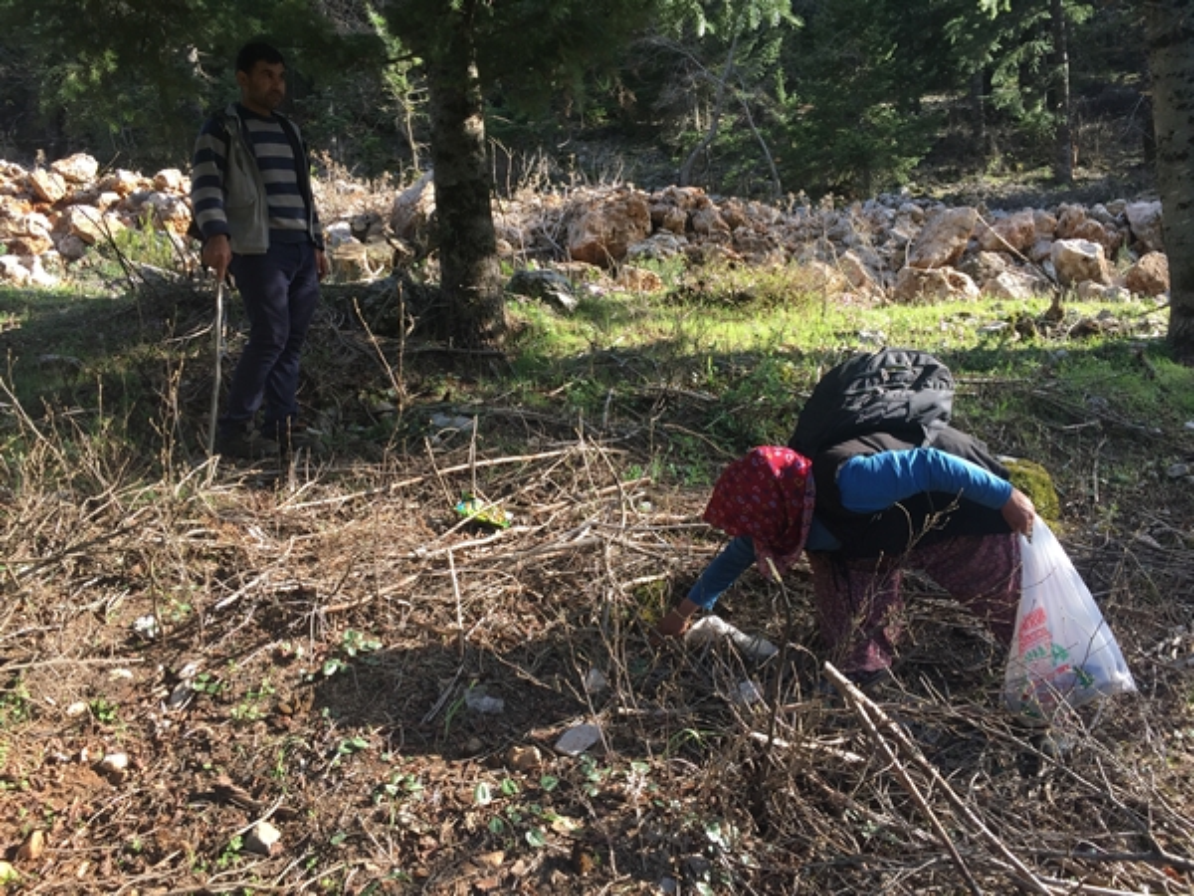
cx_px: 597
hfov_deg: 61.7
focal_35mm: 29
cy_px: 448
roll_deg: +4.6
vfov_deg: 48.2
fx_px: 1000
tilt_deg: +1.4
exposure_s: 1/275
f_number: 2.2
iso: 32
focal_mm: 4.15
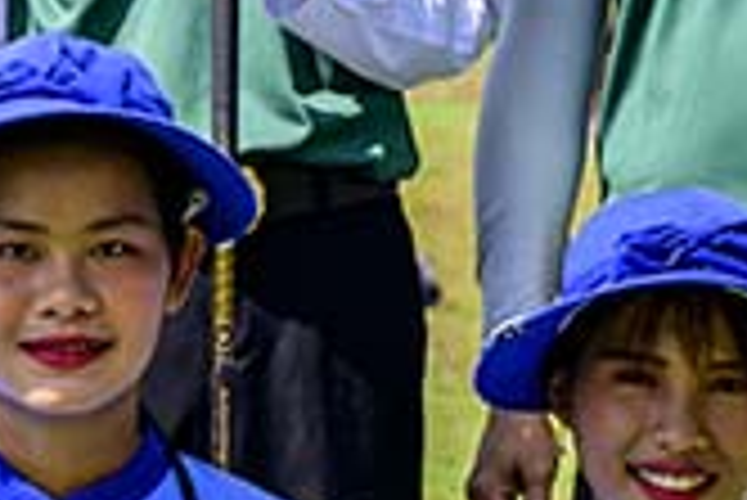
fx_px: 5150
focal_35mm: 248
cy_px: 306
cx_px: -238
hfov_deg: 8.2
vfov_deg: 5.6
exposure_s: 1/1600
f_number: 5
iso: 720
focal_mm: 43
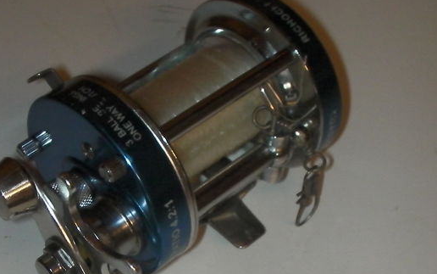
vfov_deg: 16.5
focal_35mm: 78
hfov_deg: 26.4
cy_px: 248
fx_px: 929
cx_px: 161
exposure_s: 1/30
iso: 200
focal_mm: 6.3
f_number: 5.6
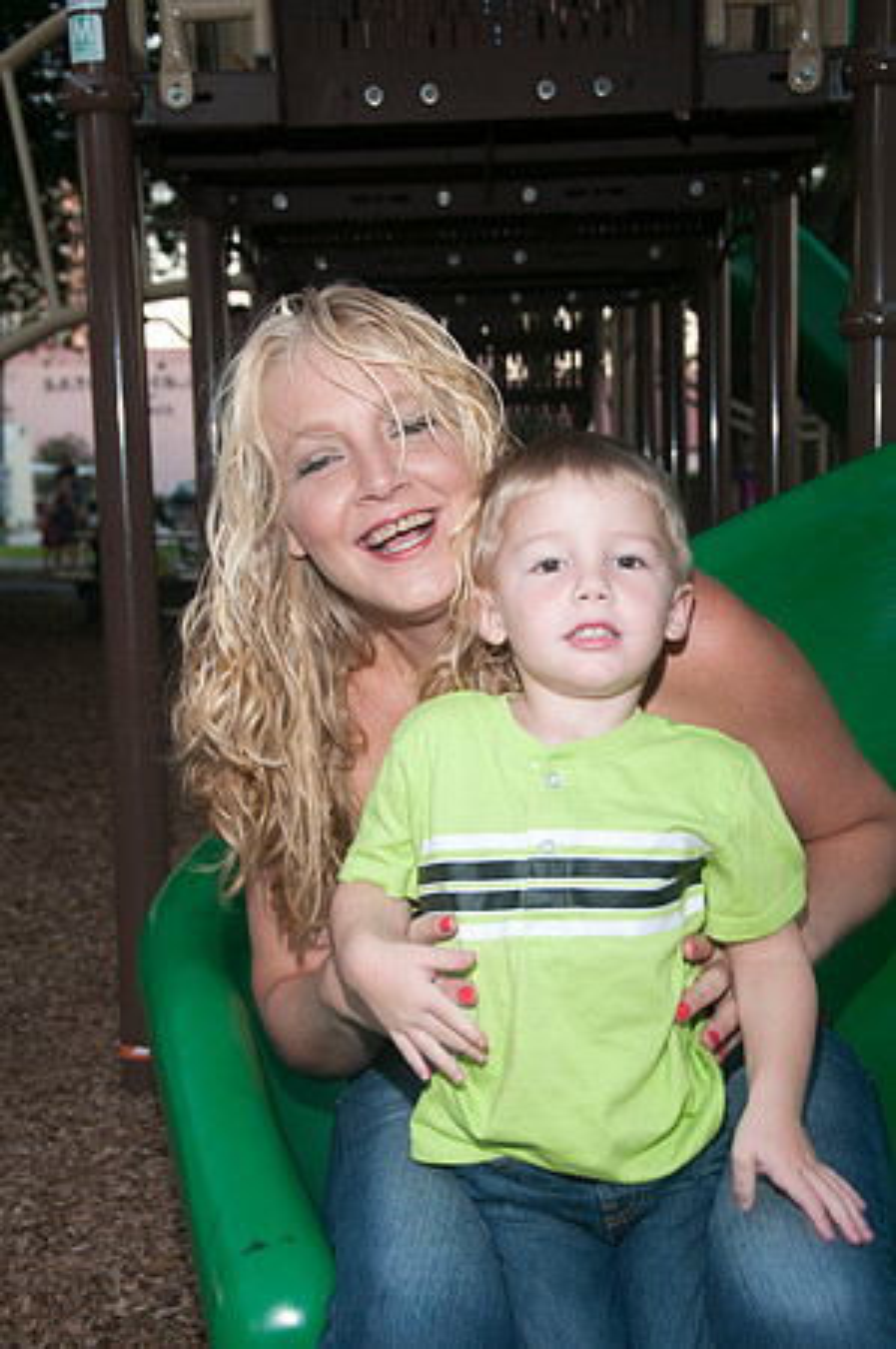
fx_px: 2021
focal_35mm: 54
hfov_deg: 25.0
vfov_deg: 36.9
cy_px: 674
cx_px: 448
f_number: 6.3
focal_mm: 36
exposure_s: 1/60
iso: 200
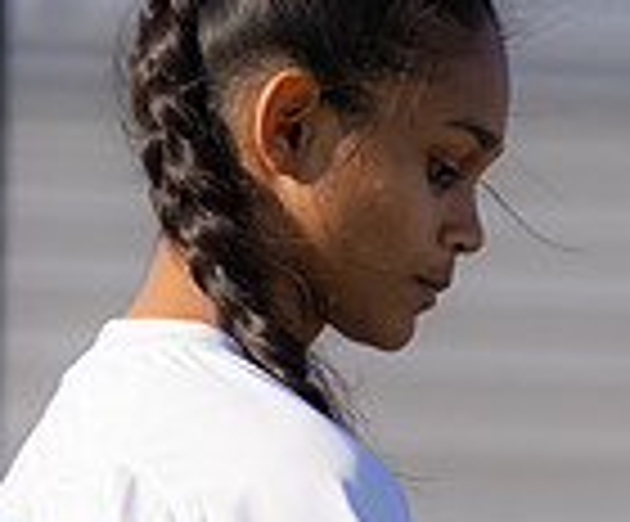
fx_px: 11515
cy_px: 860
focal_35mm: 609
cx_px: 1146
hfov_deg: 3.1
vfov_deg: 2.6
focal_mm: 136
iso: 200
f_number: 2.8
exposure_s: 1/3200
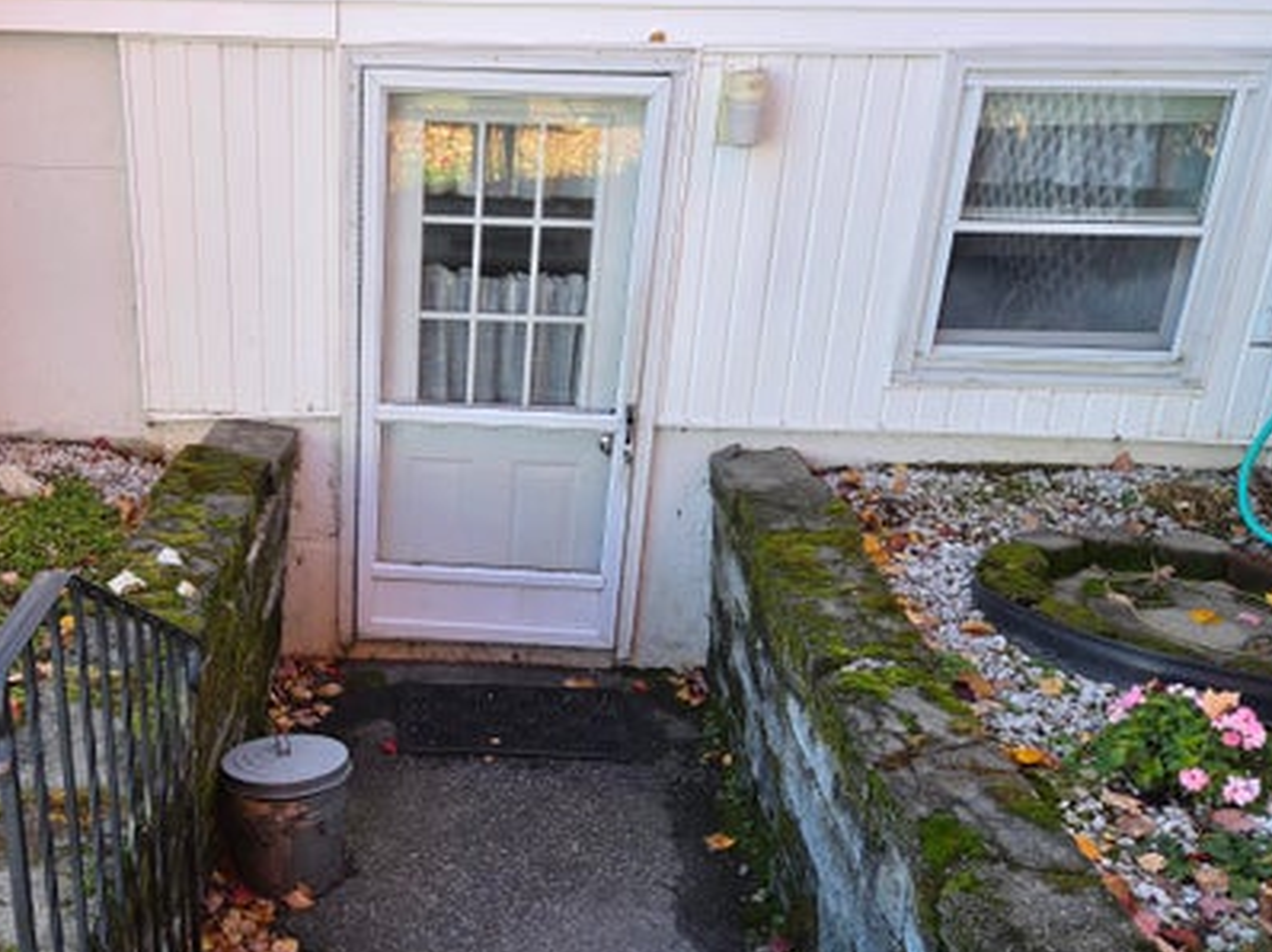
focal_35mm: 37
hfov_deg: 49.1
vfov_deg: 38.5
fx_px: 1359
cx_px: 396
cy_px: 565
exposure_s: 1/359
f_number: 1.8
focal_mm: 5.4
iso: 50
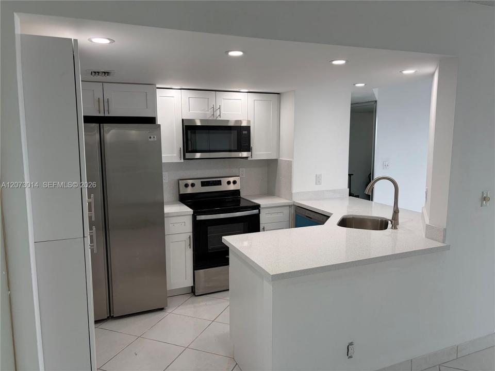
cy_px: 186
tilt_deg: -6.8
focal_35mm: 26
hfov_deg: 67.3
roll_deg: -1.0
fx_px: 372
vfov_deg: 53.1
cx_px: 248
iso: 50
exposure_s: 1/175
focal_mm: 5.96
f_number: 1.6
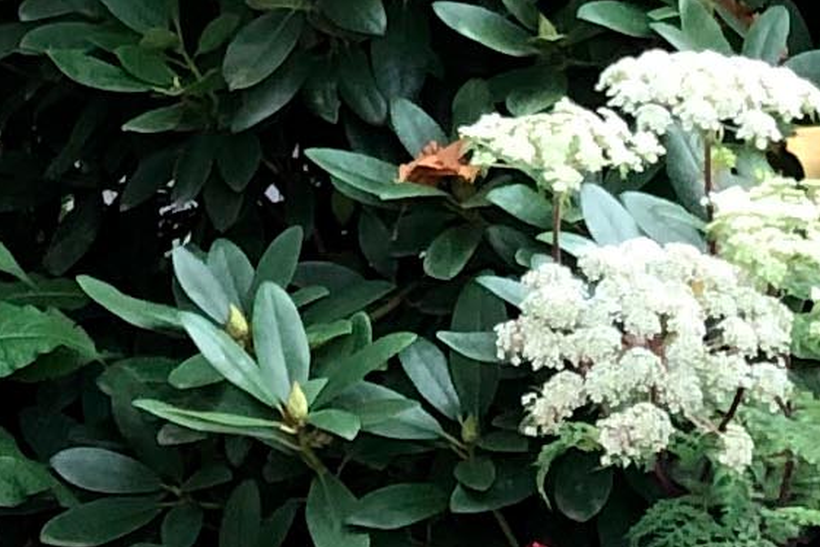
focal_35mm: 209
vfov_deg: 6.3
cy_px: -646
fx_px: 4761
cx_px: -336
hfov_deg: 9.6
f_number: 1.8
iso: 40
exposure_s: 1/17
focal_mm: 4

○ ○ ○ ○ ○ ○ ○

Print only these lines, exactly: the one containing "cy_px: -646" and all after it to the end of the entries.

__EXPECTED ANSWER__.
cy_px: -646
fx_px: 4761
cx_px: -336
hfov_deg: 9.6
f_number: 1.8
iso: 40
exposure_s: 1/17
focal_mm: 4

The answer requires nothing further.